Every year, beginning in July, female southern right whales (Eubalaena australis) arrive at the southern coast of Santa Catarina, Brazil. They come from as far as the subantarctic, thousands of miles away, to give birth and nurse their calves in shallow waters. For several months residents and tourists at the beaches or on the cliffs are thrilled to watch the whales—mothers and calves resting or frolicking in the water!*
Giant Acrobatic Marine Creatures
A female can be 52 feet (16 m) long, about the size of an articulated bus, and weigh up to 80 tons! Its massive body is generally black, sometimes with white patches on the belly. The head is enormous, a quarter of the entire body length. The mouth is long and arched. This whale has no dorsal fin as do some other species. To swim forward, it flexes its broad and deeply notched tail up and down, instead of side to side as fish do. To change direction, it moves its flippers. This is similar to the way an airplane is steered.

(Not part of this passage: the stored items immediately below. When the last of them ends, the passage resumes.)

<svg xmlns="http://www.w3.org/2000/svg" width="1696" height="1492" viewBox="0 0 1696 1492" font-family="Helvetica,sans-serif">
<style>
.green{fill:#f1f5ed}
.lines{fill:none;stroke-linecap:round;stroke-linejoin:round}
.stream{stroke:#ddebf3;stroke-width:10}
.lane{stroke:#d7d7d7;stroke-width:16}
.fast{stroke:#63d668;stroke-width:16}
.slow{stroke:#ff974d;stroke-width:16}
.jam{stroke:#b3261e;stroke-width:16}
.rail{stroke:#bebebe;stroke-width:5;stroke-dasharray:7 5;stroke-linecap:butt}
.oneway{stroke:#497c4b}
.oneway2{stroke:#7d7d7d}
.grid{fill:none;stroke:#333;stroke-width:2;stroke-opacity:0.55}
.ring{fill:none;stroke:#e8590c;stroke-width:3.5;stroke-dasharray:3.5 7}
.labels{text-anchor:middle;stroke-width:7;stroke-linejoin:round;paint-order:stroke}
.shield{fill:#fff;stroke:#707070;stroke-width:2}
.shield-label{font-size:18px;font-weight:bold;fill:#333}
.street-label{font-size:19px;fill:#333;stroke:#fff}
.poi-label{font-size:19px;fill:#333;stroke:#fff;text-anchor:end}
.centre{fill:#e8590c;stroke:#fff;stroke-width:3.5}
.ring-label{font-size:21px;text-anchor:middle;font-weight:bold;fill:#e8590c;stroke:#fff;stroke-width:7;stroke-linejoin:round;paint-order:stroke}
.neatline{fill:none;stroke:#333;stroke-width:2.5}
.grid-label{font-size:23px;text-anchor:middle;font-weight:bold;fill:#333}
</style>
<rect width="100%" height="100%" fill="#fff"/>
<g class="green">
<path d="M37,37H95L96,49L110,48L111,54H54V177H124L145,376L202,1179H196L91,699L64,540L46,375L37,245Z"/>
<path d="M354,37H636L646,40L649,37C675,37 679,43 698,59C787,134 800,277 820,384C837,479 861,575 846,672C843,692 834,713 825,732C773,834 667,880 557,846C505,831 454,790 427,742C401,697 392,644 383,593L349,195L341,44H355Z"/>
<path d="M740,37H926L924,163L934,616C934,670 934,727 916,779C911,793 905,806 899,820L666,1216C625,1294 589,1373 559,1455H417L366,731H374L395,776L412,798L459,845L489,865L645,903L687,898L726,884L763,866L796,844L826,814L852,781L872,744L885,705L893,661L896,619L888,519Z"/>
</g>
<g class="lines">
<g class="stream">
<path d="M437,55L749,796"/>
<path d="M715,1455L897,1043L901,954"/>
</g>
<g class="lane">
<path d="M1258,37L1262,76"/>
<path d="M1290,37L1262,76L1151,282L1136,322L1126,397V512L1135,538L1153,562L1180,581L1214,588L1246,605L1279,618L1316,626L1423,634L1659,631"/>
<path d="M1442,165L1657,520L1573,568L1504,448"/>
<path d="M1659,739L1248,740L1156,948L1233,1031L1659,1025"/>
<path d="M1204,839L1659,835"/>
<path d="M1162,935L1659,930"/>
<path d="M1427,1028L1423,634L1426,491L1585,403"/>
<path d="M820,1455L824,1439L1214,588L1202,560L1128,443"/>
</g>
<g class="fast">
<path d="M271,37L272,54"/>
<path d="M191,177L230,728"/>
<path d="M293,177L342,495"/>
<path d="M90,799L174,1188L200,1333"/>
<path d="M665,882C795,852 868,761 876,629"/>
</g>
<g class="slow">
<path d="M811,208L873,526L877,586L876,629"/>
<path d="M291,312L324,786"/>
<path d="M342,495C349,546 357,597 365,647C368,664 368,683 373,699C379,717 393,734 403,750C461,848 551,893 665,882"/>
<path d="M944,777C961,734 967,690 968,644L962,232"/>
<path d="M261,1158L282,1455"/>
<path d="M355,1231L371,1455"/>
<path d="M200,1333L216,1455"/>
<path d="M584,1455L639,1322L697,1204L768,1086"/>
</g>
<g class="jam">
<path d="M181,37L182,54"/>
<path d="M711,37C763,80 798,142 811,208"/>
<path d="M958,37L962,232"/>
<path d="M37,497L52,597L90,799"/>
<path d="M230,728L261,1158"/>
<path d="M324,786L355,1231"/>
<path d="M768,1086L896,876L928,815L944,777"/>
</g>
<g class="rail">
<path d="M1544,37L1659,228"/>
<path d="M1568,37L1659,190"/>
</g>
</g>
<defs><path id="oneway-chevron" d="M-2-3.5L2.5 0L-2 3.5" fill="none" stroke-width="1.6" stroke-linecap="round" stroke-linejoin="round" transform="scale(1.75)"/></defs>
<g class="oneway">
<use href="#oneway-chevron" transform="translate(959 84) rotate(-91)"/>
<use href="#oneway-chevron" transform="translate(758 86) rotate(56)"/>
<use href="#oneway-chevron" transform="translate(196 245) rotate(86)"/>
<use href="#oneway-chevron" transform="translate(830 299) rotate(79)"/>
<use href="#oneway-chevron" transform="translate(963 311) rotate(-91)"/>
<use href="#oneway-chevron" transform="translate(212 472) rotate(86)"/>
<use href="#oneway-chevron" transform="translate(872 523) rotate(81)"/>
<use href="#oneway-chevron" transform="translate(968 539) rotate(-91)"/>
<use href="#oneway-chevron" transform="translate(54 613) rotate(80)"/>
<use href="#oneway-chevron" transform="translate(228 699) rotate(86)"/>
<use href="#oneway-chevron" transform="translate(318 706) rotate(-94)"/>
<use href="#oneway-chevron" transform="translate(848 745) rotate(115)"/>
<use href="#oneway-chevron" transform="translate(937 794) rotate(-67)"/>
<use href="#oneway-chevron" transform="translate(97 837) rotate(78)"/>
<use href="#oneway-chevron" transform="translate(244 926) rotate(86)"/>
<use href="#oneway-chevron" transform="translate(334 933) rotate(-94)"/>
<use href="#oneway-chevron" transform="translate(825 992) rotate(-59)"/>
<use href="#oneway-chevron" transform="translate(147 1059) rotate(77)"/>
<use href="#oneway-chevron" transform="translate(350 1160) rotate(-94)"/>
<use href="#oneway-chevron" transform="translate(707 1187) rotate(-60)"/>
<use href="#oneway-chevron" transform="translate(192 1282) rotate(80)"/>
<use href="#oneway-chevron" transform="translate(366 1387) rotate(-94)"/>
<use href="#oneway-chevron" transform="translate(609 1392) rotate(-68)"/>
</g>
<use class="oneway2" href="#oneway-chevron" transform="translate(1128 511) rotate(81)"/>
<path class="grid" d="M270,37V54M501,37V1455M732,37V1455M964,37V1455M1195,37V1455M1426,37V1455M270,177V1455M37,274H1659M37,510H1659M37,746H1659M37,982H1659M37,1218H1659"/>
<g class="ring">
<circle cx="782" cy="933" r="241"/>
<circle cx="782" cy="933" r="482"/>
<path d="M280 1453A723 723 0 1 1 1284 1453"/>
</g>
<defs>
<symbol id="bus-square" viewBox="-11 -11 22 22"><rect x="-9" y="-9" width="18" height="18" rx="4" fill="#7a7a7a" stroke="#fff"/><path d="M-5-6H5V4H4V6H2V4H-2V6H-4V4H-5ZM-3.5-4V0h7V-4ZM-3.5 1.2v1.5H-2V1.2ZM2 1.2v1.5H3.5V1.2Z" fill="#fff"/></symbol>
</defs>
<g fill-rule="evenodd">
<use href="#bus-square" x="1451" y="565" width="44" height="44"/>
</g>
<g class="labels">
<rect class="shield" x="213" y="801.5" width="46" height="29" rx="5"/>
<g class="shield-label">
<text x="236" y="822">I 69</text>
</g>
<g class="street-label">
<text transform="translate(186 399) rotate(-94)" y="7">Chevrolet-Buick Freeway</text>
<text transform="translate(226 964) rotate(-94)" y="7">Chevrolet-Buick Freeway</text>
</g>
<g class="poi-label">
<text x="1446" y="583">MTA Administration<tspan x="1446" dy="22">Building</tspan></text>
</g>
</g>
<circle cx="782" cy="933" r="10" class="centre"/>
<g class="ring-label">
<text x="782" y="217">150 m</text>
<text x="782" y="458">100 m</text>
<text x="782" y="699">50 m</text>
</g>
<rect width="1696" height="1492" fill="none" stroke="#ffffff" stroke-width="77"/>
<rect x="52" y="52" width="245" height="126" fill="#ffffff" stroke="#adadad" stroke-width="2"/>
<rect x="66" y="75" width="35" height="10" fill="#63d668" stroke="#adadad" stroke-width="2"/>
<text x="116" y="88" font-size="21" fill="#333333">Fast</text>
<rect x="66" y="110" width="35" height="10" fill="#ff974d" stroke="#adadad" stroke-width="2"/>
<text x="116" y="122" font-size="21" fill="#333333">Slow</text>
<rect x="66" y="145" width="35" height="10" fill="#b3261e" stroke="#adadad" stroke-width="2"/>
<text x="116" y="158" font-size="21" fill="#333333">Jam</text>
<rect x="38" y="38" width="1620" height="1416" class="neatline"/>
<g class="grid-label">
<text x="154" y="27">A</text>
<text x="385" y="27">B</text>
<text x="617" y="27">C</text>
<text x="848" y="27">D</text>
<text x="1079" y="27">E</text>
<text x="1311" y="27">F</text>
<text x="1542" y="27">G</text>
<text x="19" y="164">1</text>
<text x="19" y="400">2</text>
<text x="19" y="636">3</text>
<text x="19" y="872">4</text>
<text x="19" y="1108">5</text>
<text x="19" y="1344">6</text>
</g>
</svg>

Curiously, despite their immense proportions, right whales have considerable flexibility, performing some amazing acrobatics. You can see them sailing, the tail sticking out of the water for long periods; lobtailing, raising the tail and slapping the water hard; and breaching, thrusting themselves out of the water and then falling back with a great splash that can be seen from far away.
Distinctive Physical Characteristics
On and around the head, the right whale has a series of whitish or yellowish callosities—roughened patches of skin covered by colonies of small crustaceans (cyamids) known as whale lice. “Each callosity pattern is unique,” explains Karina Groch, coordinator of the Brazilian Right Whale Project, “just as each person’s fingerprints are unique, enabling the identification of individual right whales. We take photos of whales’ callosity patterns when they visit our shores and keep these photos in a directory.”
Biologists say that it is difficult to tell the right whales’ age when they die because this species of whale has no teeth. They estimate the whale’s life expectancy to be at least 65 years on average.*
Curious Eating Habits
Right whales feed on tiny crustaceans. On each side of the whales’ upper jaw are filtering structures made up of hundreds of baleen plates that are fringed with fine hairs. As they swim, their open mouth allows water to filter through the baleen plates, capturing the tiny prey in the baleen hairs. By this means each whale can consume up to two tons of crustaceans a day.
Southern right whales spend the summer (January/February) feeding in the Antarctic Ocean, building up blubber. This thick layer of fat provides excellent insulation when they are in cold waters and serves as food reserves when they migrate.
How Did They Get Their Name?
From the 18th century onward, whalers hunted these whales extensively in the Southern Hemisphere. They were considered the “right” whales to hunt. Why? Being slow swimmers, they were an easy catch, even for whalers in frail wooden boats that were equipped with only handheld harpoons. Besides, unlike other whales, right whales float when they are killed because of their extraordinary amount of blubber. Thus, whalers could easily drag them to the beach.
In addition, blubber and baleen were important commodities at the time. Blubber was used in street oil lamps and as a lubricant. Baleen was fashioned into things such as corset stays, buggy whips, and umbrella ribs. In fact, baleen plates obtained from one whale alone would cover the expenses of an entire expedition!
In the early 20th century, over-intensive hunting greatly reduced the right whale population, and eventually whaling was no longer commercially viable. In Brazil, the last whaling station was closed down in 1973. While there has been a slow recovery of some species, others remain critically endangered.
The right whale is definitely an outstanding example of the intricacy and great diversity of life on earth. It testifies to the amazing wisdom and power of the one who created it, the Great Designer, Jehovah God.—Psalm 148:7.
Other breeding waters are in nearshore areas off the coasts of Argentina, Australia, South Africa, and Uruguay, as well as the Auckland Islands.
Scientists list three different species of whale under the category of right whales. Besides the Eubalaena australis in the Southern Hemisphere, there are the Eubalaena glacialis and the Eubalaena japonica in the Northern Hemisphere.